Visit the colorful Matthias Church (Mátyás-templom) on Castle Hill on the western Buda side of the Danube River. The current Roman Catholic church was built in the late 1200s but was turned into a mosque in the 1500s when the city was occupied by Turks. Architect Frigyes Schulek restored the Baroque style in the late 1800s. He retained some Gothic elements and added multicolor diamond roof tiles and gargoyles, creating the church’s distinctive appearance in the Budapest skyline.
Another element of Schulek’s project is the Fisherman’s Bastion surrounding the church. This sparkling white terrace has seven towers representing the seven tribes that settled in the Budapest area in 896. Follow the walking path and stairs to the terrace for a beautiful view of the Danube, Pest and the Citadella. Look for a 1906 bronze statue of Stephen I of Hungary who was the first king of Hungary and a staunch Catholic.
Inside the church, listen to the impressive organ. Attend Sunday’s Latin high mass to hear a talented choir performing with the organist. The church orchestra also performs throughout the year.
The church interior has gold-leaf frescoes and stained-glass windows. It includes the Ecclesiastical Art Museum, which contains medieval stone carvings, sacred relics and copies of the Hungarian coronation jewels and royal crown.

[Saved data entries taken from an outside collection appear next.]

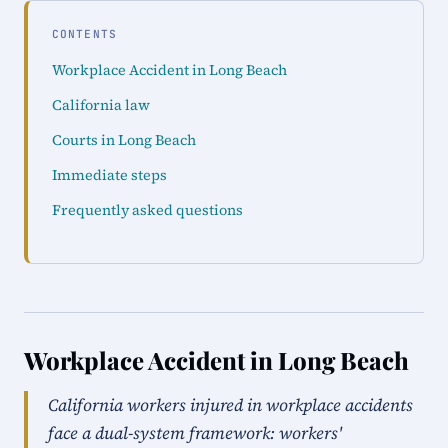
CONTENTS
Workplace Accident in Long Beach
California law
Courts in Long Beach
Immediate steps
Frequently asked questions
Workplace Accident in Long Beach
California workers injured in workplace accidents
face a dual-system framework: workers'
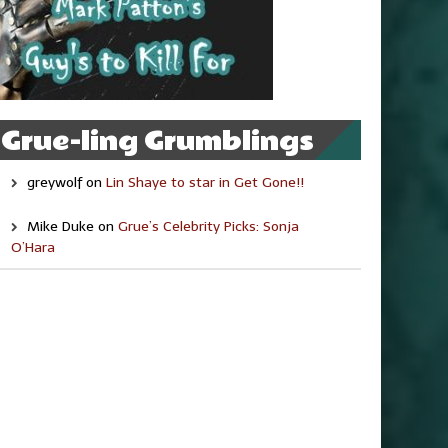
Grue-ling Grumblings
greywolf
on
Lin Shaye to star in Get Gone!!
Mike Duke
on
Grue’s Celebrity Picks: Sonja
O’Hara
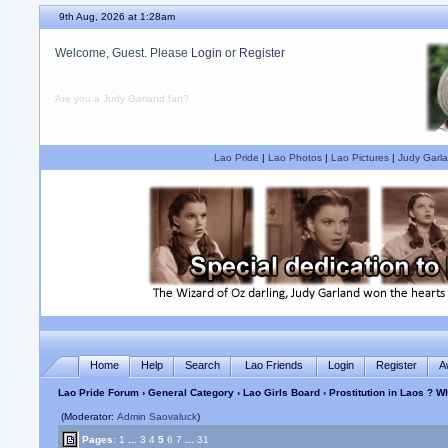
9th Aug, 2026 at 1:28am
Welcome, Guest. Please
Login
or
Register
Are you a Judy Garland fan?
Lao Pride
|
Lao Photos
|
Lao Pictures
|
Judy Garla
Home
Help
Search
Lao Friends
Login
Register
A
Lao Pride Forum
›
General Category
›
Lao Girls Board
› Prostitution in Laos ? 
(Moderator:
Admin Saovaluck
)
Pages:
1
...
3
4
5
6
7
...
31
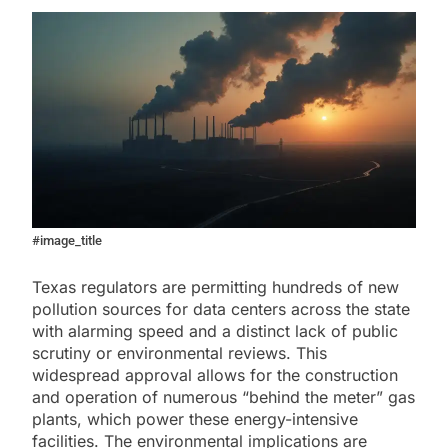
#image_title
Texas regulators are permitting hundreds of new
pollution sources for data centers across the state
with alarming speed and a distinct lack of public
scrutiny or environmental reviews. This
widespread approval allows for the construction
and operation of numerous “behind the meter” gas
plants, which power these energy-intensive
facilities. The environmental implications are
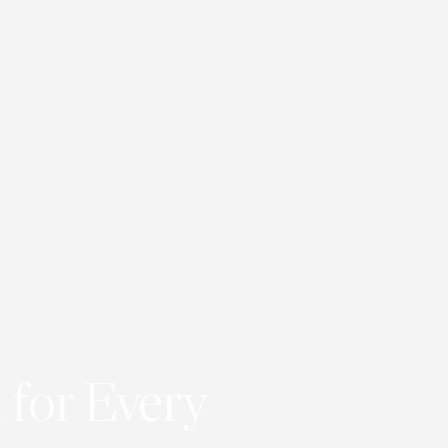
 for Every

There is no charge for entry to the church for the service, but tourists must purchase an entry ticket and abide by rules for respectful behavior; specifically, all entrants should have covered shoulders and men should not wear hats. Cell phones, smoking, eating, drinking and pets are not allowed. The church is normally open all day on weekdays, mornings on Saturdays and afternoons on Sundays. Audio guides in English are available to rent.
Take the Castle Bus to reach the Matthias Church. It is a very short but somewhat hilly walk to the church.